- Church: Catholic Church
- Archdiocese: Archdiocese of Nouméa
- In office: 19 June 1981 – 14 January 2025
- Predecessor: Eugène Klein
- Successor: Susitino Sionepoe
- Other post: Apostolic Administrator of Nouméa (January - April 2025)
- Previous posts: Titular Bishop of Nigrae Maiores (1979-1981) Auxiliary Bishop of Nouméa (1979-1981)

Orders
- Ordination: 28 April 1973 by Michel Mondésert
- Consecration: 4 November 1979 by Eugène Klein

Personal details
- Born: 3 April 1944 (age 82) Autun, Saône-et-Loire, Occupied France

= Michel-Marie Calvet =

New Caledonian archbishop (born 1944)

Michel-Marie Bernard Calvet S.M. (born 3 April 1944 in Autun, France) is the French-born New Caledonian prelate who served as Archbishop of Nouméa from 19 June 1981 until his retirement on 14 January 2025. In this time, with more than 43 years, he was longest serving bishop.

== Ministry ==
Calvert was ordained as a Catholic priest in the Society of Mary on 28 April 1973.

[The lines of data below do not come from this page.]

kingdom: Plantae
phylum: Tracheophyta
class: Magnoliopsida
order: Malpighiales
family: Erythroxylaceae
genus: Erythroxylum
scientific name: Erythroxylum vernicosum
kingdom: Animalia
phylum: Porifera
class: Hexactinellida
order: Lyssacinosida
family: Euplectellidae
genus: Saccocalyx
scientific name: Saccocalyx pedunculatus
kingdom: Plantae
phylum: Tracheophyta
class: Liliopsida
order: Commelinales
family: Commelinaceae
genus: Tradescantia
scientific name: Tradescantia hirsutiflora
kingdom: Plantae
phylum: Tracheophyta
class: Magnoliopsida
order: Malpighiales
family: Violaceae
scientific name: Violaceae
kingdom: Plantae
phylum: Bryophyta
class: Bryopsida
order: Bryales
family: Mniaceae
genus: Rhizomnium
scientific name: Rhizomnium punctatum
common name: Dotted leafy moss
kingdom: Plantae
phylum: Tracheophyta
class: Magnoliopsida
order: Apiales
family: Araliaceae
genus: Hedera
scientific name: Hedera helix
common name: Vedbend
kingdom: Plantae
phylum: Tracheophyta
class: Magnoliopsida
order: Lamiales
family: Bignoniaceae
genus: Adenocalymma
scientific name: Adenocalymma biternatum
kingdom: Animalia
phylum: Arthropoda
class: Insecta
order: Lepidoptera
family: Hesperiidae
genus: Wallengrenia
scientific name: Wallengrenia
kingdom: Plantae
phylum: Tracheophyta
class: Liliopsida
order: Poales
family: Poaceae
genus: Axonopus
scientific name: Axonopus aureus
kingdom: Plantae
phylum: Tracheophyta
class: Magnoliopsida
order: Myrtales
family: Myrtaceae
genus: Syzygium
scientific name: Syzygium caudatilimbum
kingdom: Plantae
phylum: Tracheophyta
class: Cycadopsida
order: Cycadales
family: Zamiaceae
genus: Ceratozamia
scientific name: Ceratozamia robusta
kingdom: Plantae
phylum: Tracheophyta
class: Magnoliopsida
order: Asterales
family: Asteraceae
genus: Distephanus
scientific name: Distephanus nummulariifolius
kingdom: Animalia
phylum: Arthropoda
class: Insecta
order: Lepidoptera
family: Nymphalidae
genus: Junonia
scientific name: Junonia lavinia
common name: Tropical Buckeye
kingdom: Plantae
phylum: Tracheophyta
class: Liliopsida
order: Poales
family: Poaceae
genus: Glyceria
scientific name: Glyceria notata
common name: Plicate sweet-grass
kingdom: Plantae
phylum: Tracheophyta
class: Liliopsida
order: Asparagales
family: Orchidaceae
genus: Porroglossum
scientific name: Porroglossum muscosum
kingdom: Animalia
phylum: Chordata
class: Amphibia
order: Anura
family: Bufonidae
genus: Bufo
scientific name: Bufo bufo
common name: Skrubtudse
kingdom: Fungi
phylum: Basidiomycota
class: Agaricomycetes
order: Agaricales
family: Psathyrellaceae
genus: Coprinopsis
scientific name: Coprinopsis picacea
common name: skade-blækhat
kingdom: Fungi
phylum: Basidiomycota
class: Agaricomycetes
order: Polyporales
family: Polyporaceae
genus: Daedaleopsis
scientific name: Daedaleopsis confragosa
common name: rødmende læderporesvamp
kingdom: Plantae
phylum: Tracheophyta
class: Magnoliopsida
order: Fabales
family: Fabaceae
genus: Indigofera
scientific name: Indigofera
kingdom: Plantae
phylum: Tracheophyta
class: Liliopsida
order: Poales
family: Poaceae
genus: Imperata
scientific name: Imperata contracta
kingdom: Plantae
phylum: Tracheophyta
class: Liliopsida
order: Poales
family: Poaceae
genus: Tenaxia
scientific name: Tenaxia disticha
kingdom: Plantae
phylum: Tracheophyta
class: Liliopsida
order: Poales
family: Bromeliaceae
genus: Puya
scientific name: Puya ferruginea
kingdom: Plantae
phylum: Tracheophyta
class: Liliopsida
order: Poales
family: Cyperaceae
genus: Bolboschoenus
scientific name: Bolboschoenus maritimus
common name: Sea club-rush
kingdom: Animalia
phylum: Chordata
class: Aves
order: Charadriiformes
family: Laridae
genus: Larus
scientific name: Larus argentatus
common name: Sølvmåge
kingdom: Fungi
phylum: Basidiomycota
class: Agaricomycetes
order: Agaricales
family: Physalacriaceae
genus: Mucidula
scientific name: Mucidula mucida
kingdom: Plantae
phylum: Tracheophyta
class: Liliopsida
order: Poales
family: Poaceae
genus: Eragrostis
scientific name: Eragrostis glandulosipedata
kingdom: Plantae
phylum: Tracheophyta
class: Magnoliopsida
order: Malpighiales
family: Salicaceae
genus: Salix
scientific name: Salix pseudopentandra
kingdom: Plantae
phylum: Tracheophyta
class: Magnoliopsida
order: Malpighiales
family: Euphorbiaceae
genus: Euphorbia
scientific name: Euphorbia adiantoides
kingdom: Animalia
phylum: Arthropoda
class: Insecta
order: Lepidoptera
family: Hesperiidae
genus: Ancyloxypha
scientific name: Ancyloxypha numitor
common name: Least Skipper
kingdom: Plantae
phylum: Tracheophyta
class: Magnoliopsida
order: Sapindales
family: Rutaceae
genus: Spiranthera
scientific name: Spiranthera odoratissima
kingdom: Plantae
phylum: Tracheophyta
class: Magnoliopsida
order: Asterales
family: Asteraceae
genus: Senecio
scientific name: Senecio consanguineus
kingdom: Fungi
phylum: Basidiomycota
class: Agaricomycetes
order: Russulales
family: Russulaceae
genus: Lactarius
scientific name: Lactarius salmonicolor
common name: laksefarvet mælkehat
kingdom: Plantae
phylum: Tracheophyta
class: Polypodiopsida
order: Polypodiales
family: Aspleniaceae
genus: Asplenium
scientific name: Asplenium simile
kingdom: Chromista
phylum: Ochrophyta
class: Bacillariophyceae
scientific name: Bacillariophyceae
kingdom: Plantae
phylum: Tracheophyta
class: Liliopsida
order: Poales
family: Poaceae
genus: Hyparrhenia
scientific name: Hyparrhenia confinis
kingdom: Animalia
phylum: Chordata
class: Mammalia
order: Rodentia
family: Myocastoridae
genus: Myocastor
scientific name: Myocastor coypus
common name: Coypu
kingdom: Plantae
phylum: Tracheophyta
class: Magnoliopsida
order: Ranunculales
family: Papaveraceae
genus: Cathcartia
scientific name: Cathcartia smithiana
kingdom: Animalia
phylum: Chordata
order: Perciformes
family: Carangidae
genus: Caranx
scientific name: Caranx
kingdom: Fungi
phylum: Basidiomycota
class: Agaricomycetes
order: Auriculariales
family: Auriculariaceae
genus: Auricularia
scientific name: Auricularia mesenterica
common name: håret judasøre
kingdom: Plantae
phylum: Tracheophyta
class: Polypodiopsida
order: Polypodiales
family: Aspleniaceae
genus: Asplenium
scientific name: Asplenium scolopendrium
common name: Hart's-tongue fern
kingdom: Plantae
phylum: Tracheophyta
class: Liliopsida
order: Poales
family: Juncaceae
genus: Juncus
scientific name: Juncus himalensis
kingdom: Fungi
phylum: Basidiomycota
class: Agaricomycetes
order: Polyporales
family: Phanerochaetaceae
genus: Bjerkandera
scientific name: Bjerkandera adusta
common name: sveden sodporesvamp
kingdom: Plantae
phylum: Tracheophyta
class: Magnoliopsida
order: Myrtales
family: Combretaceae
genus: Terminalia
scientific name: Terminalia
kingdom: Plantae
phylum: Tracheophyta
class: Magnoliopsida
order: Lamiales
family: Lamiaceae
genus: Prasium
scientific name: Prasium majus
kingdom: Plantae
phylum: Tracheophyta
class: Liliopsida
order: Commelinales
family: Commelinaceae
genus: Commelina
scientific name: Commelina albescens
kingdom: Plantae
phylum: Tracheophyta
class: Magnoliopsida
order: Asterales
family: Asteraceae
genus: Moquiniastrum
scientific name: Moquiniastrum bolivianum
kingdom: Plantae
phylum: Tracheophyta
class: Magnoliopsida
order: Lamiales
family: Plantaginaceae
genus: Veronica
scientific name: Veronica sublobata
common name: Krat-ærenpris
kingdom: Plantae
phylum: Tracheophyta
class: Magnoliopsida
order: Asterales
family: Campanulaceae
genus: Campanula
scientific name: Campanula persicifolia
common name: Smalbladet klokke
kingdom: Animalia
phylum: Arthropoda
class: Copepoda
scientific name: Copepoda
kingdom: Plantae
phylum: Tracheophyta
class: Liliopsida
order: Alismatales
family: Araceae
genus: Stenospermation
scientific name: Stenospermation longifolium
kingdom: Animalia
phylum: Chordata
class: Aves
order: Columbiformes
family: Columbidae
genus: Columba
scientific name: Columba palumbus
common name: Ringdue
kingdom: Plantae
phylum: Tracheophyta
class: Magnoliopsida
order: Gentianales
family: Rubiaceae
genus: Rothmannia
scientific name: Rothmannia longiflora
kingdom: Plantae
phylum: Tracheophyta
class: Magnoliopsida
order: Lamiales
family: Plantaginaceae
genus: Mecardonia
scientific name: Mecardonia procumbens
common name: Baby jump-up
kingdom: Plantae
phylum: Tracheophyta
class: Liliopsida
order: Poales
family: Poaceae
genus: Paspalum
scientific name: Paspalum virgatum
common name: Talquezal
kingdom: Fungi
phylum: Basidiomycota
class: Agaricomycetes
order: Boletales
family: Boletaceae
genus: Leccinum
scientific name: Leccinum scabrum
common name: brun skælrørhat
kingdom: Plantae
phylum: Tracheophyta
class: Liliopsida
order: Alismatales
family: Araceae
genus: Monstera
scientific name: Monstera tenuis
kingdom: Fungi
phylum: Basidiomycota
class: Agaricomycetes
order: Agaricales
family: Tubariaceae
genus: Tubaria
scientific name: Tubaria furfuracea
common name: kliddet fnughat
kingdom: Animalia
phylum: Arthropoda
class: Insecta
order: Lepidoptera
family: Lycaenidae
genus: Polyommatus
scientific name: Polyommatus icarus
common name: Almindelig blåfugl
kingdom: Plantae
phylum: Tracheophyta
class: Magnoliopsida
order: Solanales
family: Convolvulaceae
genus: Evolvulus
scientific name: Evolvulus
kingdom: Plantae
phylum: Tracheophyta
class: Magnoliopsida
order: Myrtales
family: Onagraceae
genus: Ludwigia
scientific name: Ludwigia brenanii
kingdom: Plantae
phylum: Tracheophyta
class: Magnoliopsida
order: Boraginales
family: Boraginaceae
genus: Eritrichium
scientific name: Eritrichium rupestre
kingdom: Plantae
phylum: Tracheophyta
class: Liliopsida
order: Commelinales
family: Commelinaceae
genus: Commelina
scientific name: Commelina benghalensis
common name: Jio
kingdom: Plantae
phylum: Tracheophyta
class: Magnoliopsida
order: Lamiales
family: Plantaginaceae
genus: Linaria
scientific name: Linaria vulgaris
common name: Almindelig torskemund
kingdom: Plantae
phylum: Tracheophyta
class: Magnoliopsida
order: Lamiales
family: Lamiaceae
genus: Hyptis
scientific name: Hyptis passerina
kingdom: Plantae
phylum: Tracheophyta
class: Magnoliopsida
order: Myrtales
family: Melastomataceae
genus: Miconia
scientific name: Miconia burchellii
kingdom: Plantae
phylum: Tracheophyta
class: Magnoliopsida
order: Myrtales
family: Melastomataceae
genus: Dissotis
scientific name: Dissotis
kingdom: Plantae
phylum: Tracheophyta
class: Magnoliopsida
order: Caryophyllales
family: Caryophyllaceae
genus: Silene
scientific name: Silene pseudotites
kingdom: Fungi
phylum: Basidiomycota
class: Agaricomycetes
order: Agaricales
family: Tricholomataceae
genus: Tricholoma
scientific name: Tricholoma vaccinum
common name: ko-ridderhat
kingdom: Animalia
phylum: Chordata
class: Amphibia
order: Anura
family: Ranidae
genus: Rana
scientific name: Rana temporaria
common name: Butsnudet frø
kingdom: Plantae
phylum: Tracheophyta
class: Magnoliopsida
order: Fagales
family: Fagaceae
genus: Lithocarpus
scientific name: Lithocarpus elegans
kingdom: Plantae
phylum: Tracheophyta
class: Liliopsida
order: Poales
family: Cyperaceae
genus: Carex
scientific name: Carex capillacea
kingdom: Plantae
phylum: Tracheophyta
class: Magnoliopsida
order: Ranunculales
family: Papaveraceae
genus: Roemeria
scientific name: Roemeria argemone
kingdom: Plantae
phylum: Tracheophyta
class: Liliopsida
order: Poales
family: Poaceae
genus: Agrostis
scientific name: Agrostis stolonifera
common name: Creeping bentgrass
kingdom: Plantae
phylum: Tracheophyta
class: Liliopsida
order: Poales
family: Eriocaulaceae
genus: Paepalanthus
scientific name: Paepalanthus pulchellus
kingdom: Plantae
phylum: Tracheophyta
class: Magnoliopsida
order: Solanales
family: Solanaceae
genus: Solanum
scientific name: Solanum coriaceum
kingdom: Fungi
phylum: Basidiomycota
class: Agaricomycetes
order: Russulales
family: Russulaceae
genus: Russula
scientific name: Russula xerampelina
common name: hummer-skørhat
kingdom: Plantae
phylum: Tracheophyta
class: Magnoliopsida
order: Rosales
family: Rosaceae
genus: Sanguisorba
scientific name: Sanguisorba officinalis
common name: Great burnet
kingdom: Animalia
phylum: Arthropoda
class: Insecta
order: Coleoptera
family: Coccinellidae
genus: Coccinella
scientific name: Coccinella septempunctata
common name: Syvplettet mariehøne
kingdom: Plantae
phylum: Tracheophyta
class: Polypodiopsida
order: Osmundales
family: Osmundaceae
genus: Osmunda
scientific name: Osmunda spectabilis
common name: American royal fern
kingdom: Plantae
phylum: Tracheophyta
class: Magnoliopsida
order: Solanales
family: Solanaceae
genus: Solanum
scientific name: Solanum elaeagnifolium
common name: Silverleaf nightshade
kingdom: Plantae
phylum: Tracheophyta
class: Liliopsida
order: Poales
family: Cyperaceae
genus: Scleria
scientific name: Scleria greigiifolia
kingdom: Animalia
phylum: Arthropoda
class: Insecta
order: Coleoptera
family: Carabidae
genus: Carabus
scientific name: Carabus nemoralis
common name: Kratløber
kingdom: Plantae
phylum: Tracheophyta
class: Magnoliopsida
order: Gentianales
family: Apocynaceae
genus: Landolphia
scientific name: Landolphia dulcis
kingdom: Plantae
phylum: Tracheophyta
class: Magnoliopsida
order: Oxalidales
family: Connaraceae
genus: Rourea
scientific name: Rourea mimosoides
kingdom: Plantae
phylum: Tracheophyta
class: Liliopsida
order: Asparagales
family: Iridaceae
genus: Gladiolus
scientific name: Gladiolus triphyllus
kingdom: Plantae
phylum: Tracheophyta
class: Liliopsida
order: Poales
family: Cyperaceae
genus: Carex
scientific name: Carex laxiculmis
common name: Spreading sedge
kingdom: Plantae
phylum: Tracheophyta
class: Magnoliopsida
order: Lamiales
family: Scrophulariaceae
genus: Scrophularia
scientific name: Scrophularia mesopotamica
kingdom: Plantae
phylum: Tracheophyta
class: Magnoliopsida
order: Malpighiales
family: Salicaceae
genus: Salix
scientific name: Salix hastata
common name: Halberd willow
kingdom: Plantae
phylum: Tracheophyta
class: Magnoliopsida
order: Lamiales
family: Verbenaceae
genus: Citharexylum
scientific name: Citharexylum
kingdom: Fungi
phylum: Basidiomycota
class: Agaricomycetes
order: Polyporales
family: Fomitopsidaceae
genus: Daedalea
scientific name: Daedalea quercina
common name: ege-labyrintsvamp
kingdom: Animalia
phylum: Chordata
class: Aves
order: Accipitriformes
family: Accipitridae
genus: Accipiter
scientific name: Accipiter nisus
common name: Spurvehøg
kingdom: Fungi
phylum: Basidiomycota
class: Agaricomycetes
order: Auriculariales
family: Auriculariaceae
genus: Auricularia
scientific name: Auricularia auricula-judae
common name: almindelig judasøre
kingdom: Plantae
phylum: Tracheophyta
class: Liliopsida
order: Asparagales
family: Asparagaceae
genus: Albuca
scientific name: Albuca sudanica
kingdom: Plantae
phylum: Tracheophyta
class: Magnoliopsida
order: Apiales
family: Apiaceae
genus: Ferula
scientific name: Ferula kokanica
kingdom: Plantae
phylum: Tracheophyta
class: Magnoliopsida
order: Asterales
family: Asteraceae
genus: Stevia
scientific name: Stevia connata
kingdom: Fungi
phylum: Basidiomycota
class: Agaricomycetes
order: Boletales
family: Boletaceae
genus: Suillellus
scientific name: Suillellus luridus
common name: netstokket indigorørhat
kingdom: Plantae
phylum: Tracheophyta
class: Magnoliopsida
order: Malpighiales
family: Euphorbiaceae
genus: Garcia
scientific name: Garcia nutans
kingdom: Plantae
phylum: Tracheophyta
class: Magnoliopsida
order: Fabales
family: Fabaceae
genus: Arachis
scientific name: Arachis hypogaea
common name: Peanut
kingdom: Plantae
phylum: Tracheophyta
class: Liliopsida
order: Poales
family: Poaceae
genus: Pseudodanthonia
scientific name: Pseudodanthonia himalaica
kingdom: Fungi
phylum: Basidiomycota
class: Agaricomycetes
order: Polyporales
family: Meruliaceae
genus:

On 4 July 1979 Calvert was appointed as an Auxiliary Bishop of the Archdiocese of Nouméa. He was simultaneously appointed Titular Bishop of Nigrae Maiores on the same day.

Michel-Marie Calvet was appointed Archbishop of Nouméa on 19 June 1981.

Michel-Marie Calvet said during the Day of Pentecost Sunday mass as a result of the 2024 New Caledonia unrest that the community had "betrayed our faith, our baptism and Jesus through its divisions." He also called on the public and leaders of New Caledonia to denounce violence and to work together for a "shared peaceful future, of lost and found fraternity."